YOUR ASSIGNMENT:
Search the listing for the word "Xamarin" and copy every line where it turns up.

*** INFORMATION GIVEN Section Begins ***

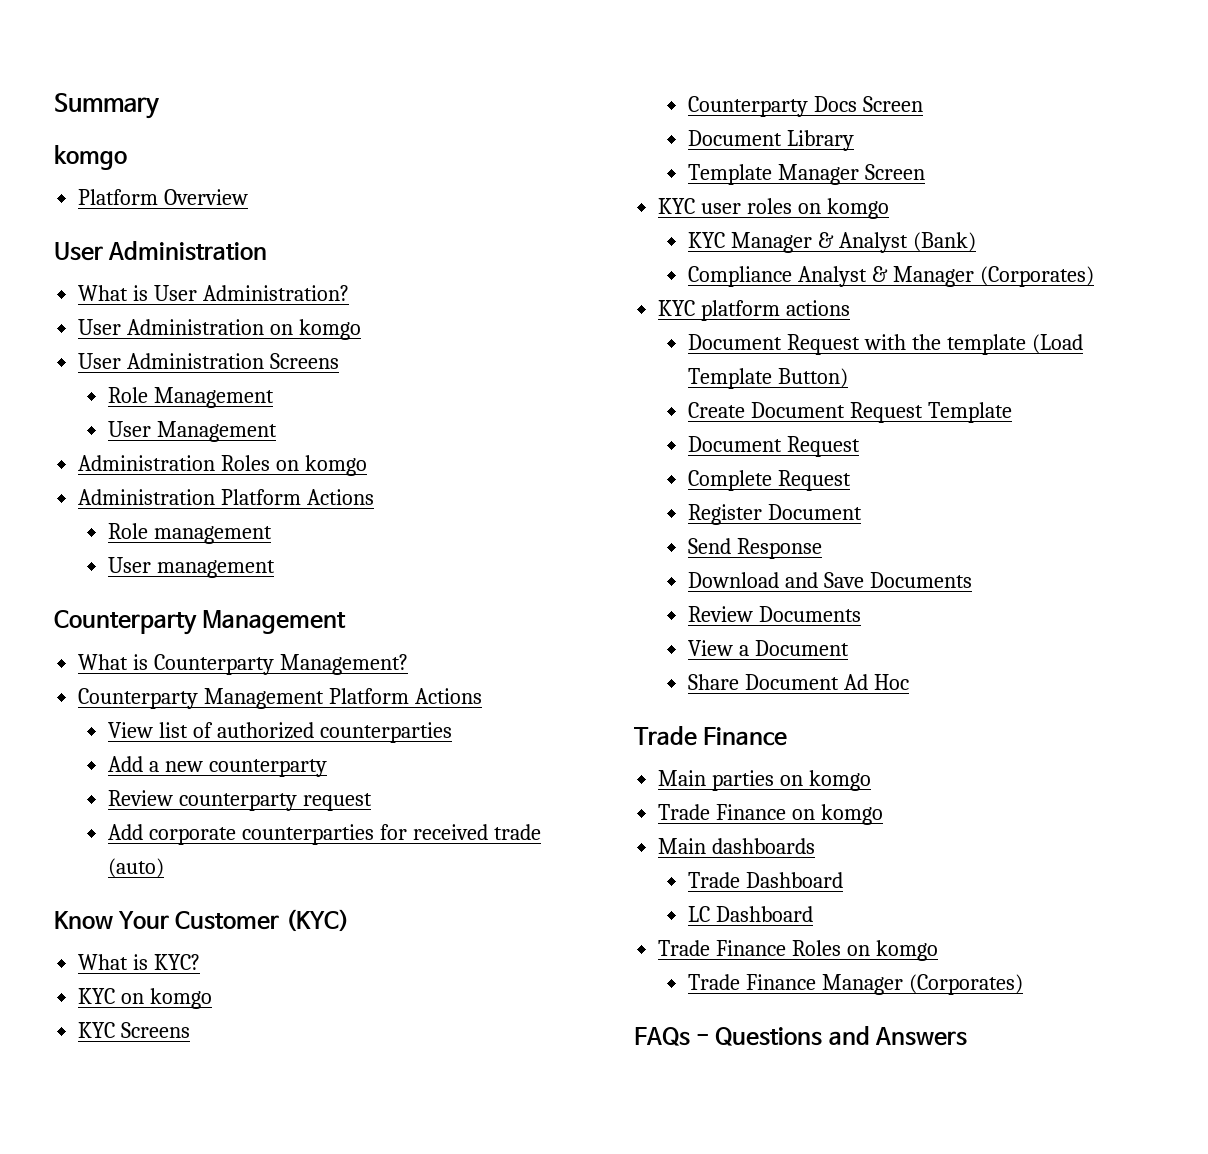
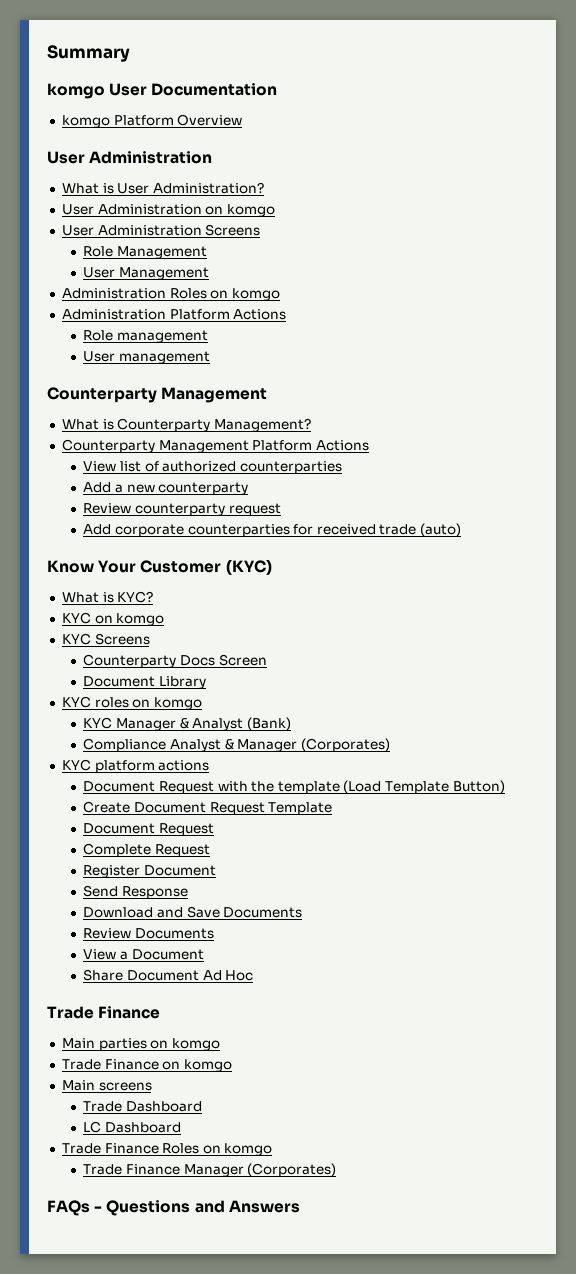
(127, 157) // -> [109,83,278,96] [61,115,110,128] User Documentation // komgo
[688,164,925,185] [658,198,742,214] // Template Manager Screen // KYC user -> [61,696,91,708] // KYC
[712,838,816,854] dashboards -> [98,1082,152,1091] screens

*** INFORMATION GIVEN Section Ends ***
*** INFORMATION GIVEN Section Begins ***

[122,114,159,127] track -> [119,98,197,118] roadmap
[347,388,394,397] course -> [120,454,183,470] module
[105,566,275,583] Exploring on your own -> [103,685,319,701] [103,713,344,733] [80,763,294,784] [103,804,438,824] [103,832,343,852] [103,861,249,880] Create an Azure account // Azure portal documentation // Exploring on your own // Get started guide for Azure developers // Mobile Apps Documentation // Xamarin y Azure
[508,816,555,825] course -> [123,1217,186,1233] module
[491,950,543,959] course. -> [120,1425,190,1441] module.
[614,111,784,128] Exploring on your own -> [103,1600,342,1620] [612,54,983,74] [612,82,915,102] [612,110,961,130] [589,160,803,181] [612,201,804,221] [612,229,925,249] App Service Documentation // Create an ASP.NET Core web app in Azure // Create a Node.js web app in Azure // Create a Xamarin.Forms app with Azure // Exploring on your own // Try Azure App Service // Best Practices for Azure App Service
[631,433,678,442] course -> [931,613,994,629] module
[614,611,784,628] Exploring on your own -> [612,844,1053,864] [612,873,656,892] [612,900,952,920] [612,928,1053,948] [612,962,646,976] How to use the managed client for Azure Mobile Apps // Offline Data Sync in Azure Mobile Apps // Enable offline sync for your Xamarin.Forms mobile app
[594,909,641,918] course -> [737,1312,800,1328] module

*** INFORMATION GIVEN Section Ends ***
*** INFORMATION GIVEN Section Begins ***

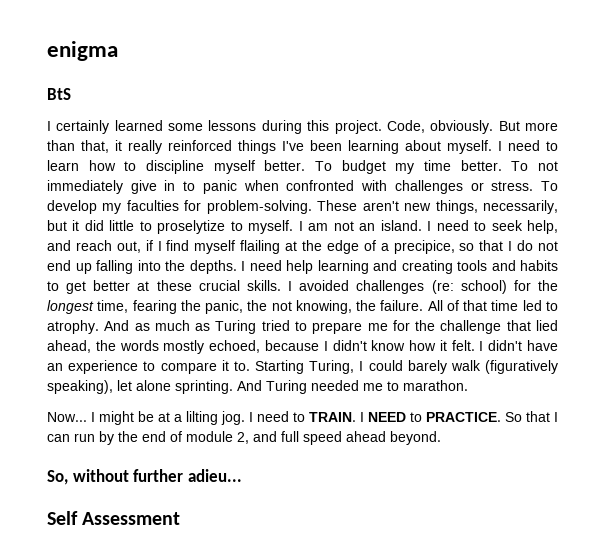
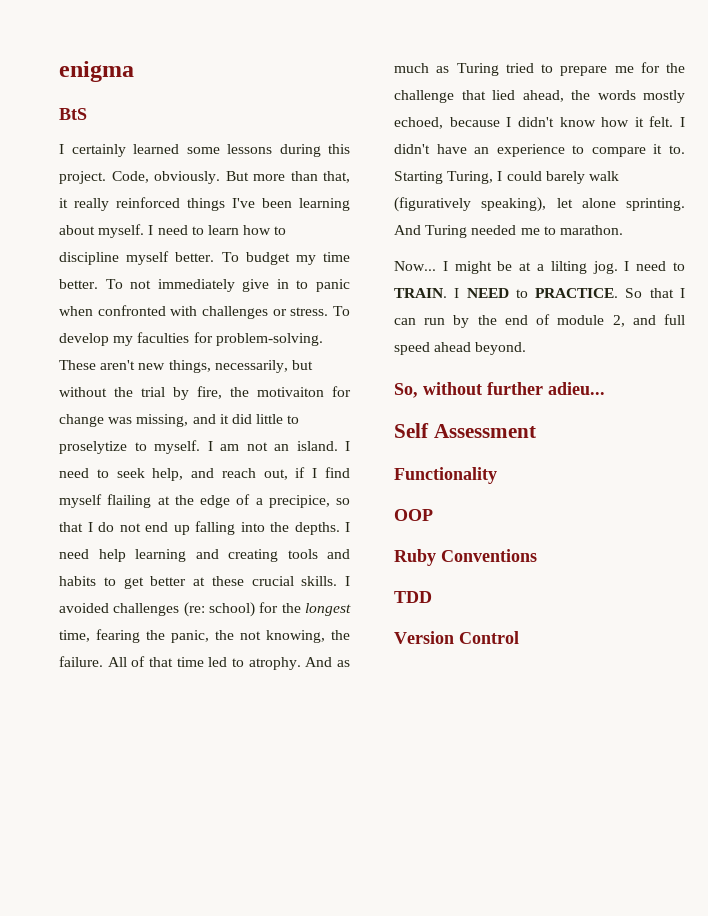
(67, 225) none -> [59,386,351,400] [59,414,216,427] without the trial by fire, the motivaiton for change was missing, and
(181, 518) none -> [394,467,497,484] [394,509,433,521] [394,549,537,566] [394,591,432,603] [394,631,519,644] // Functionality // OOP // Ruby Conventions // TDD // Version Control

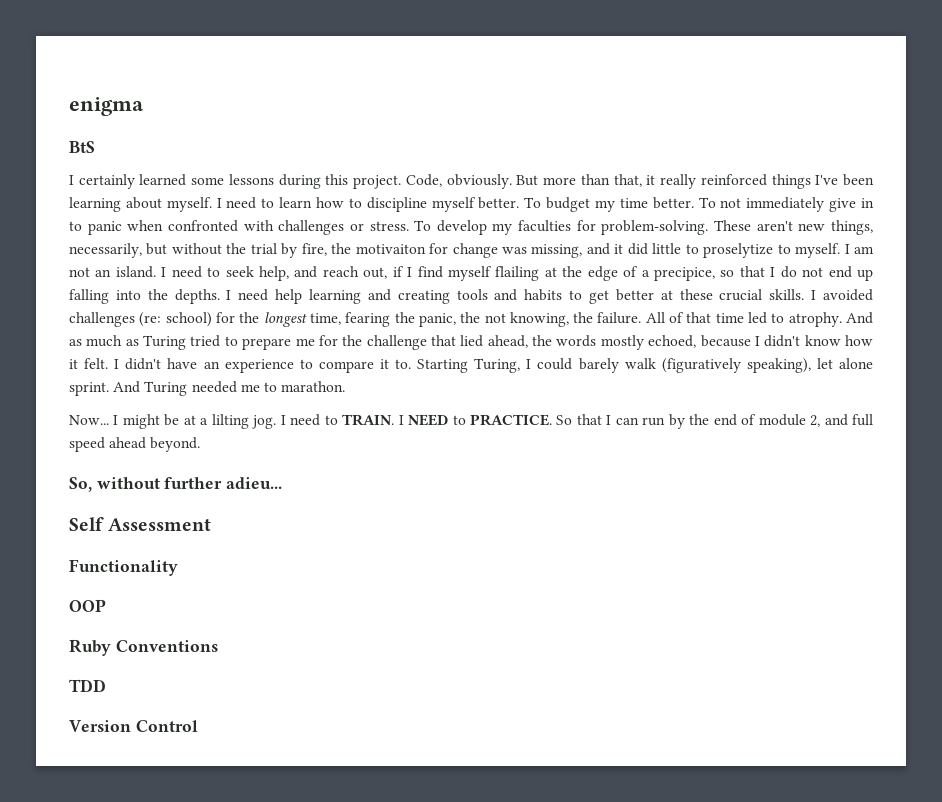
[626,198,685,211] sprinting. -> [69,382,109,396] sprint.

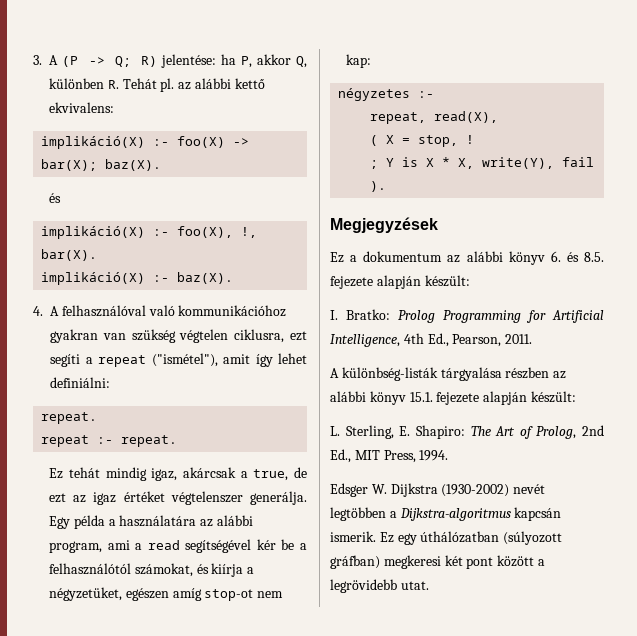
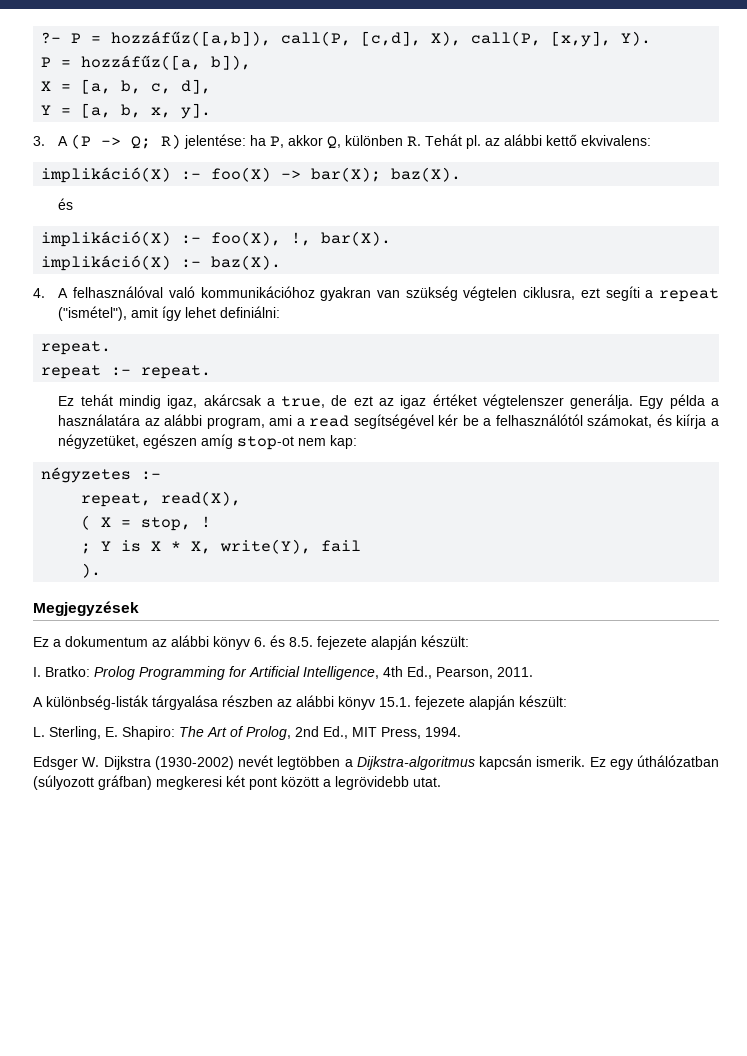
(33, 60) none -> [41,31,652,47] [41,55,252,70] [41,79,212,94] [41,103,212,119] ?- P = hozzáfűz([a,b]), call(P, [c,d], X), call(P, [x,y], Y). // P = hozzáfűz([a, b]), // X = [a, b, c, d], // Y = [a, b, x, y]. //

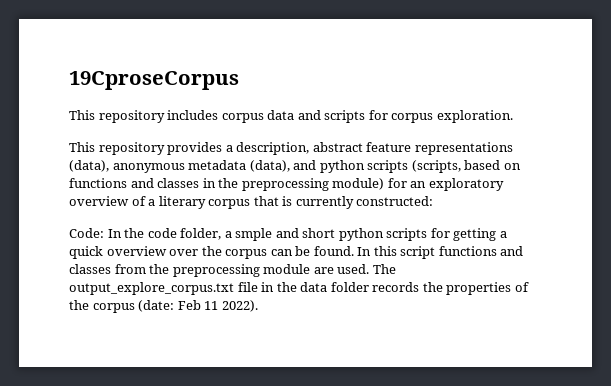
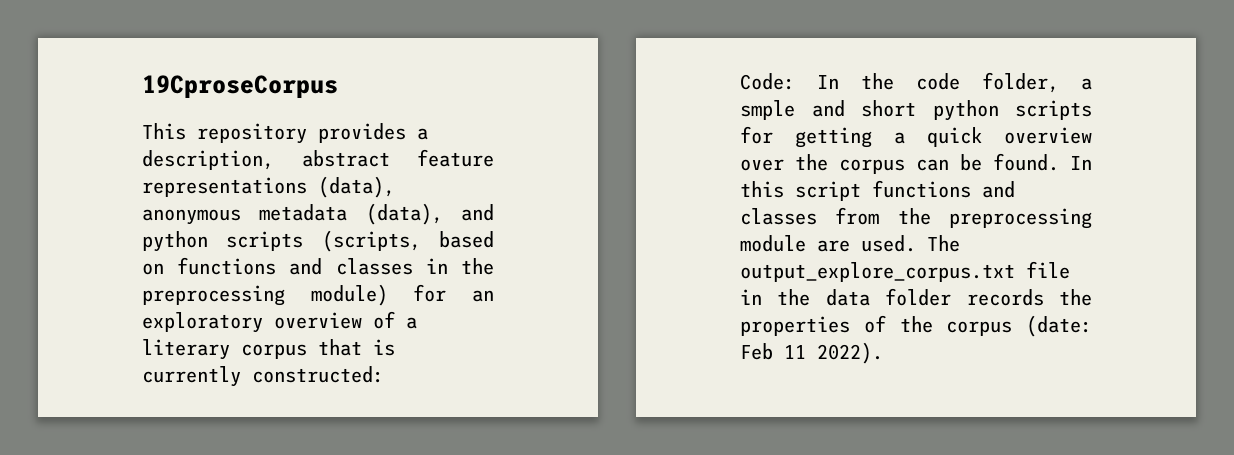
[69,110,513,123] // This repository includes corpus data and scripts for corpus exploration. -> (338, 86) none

*** INFORMATION GIVEN Section Ends ***

FINISHED TASK:
[105,566,275,583] Exploring on your own -> [103,685,319,701] [103,713,344,733] [80,763,294,784] [103,804,438,824] [103,832,343,852] [103,861,249,880] Create an Azure account // Azure portal documentation // Exploring on your own // Get started guide for Azure developers // Mobile Apps Documentation // Xamarin y Azure
[614,111,784,128] Exploring on your own -> [103,1600,342,1620] [612,54,983,74] [612,82,915,102] [612,110,961,130] [589,160,803,181] [612,201,804,221] [612,229,925,249] App Service Documentation // Create an ASP.NET Core web app in Azure // Create a Node.js web app in Azure // Create a Xamarin.Forms app with Azure // Exploring on your own // Try Azure App Service // Best Practices for Azure App Service
[614,611,784,628] Exploring on your own -> [612,844,1053,864] [612,873,656,892] [612,900,952,920] [612,928,1053,948] [612,962,646,976] How to use the managed client for Azure Mobile Apps // Offline Data Sync in Azure Mobile Apps // Enable offline sync for your Xamarin.Forms mobile app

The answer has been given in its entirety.